• [Task statement]:
Return every line in the listing below that contains the word "красивую".

• [Source records]:
--

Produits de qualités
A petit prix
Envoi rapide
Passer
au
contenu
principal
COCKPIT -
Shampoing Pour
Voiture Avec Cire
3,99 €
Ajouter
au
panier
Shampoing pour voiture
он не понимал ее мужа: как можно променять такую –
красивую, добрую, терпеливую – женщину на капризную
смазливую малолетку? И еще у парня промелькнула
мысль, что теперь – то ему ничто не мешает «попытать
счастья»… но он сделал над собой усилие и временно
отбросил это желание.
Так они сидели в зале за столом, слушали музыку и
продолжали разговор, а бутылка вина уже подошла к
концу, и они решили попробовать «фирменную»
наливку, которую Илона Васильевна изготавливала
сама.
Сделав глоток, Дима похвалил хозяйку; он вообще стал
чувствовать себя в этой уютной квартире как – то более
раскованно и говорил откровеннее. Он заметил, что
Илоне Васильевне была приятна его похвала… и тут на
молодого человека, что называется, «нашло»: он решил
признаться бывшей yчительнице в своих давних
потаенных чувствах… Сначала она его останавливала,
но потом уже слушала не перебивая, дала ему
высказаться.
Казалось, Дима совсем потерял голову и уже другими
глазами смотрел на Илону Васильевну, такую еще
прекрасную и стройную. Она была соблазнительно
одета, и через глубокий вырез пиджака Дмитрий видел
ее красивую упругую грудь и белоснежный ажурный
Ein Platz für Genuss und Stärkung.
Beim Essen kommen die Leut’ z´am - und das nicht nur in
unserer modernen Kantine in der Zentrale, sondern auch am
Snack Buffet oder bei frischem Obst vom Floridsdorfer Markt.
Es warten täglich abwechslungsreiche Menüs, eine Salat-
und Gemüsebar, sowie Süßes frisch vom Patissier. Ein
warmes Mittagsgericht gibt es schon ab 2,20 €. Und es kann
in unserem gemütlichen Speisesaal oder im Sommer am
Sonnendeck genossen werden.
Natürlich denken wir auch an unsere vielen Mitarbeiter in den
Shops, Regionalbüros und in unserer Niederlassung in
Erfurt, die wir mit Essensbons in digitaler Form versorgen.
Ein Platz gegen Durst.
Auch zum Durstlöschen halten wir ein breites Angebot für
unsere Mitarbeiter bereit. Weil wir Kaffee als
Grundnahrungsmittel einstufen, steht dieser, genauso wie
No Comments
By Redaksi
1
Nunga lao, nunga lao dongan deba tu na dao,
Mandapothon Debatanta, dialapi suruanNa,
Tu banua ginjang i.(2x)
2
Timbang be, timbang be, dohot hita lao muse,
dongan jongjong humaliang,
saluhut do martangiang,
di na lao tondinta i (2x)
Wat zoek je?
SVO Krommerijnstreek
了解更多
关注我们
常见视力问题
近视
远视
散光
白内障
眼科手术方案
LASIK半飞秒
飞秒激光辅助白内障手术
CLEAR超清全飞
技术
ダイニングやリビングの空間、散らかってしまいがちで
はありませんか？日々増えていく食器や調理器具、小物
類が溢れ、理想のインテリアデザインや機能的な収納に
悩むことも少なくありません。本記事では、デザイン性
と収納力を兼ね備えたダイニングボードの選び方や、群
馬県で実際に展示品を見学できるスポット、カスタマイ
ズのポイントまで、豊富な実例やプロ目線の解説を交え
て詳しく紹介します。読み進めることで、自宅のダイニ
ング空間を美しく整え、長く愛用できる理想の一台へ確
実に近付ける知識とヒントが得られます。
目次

--

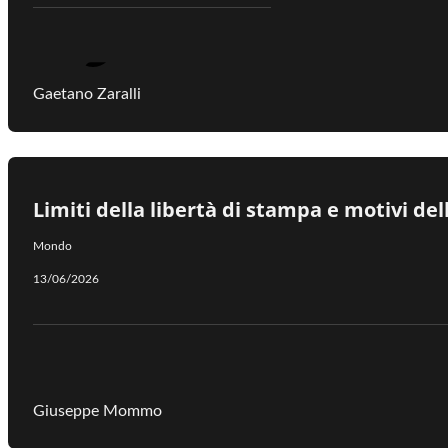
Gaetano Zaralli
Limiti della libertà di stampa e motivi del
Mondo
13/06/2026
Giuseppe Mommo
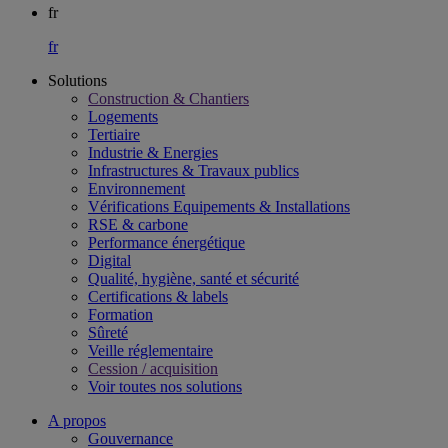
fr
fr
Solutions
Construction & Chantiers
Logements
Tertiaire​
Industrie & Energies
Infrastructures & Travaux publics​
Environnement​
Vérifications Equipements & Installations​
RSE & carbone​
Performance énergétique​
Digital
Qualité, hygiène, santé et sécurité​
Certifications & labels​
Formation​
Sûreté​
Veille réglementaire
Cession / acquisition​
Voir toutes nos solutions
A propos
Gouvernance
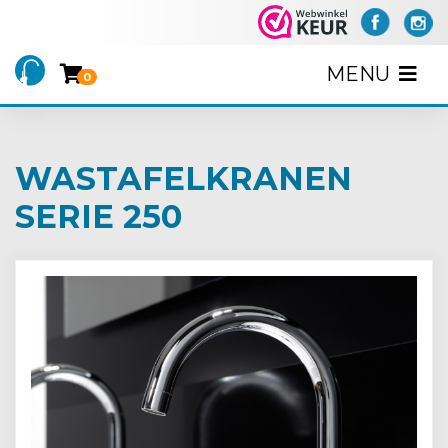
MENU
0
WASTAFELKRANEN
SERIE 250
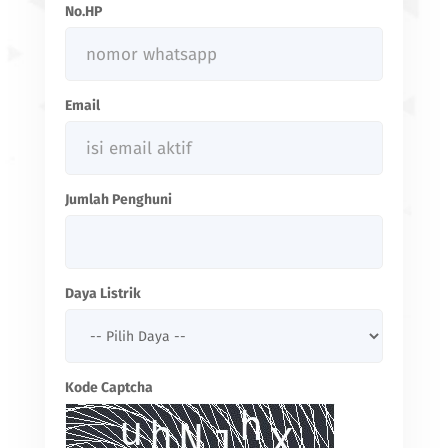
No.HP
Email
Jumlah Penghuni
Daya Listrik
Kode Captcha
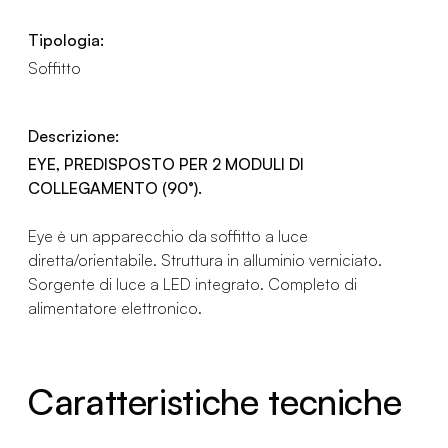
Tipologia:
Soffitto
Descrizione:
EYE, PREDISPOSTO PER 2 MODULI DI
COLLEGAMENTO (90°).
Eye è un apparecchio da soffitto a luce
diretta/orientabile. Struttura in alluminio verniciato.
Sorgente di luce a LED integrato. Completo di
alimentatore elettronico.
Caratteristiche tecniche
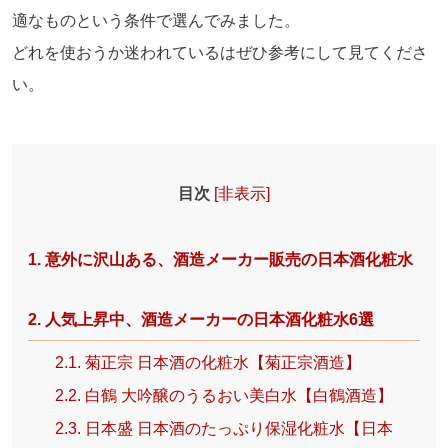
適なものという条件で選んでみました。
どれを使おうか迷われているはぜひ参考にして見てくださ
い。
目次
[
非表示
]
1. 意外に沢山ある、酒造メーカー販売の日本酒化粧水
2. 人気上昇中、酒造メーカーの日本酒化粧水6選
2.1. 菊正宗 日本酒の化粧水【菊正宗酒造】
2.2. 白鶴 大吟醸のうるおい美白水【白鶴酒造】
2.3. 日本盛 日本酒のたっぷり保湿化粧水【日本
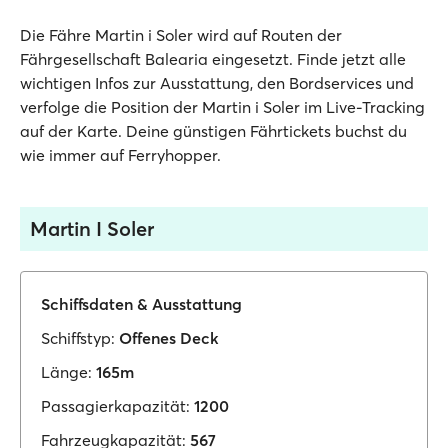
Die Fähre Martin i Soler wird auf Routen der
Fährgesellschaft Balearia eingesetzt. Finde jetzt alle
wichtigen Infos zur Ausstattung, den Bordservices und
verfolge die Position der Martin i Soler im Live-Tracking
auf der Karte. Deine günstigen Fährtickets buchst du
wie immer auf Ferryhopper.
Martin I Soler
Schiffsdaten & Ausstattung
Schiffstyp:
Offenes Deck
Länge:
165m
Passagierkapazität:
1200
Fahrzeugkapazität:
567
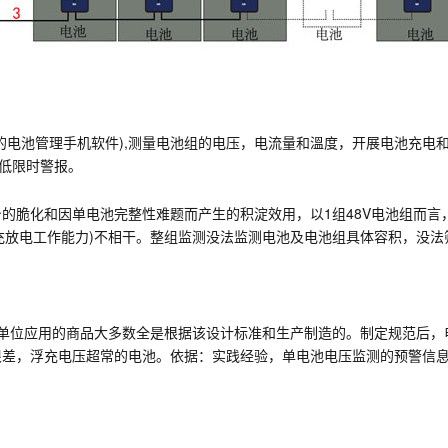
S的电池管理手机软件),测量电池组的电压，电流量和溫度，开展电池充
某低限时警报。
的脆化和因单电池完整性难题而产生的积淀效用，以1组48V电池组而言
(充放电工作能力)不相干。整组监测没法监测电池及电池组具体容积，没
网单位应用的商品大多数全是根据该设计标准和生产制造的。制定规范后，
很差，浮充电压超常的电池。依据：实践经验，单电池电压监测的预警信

--

• [Task response]:
красивую, добрую, терпеливую – женщину на капризную
ее красивую упругую грудь и белоснежный ажурный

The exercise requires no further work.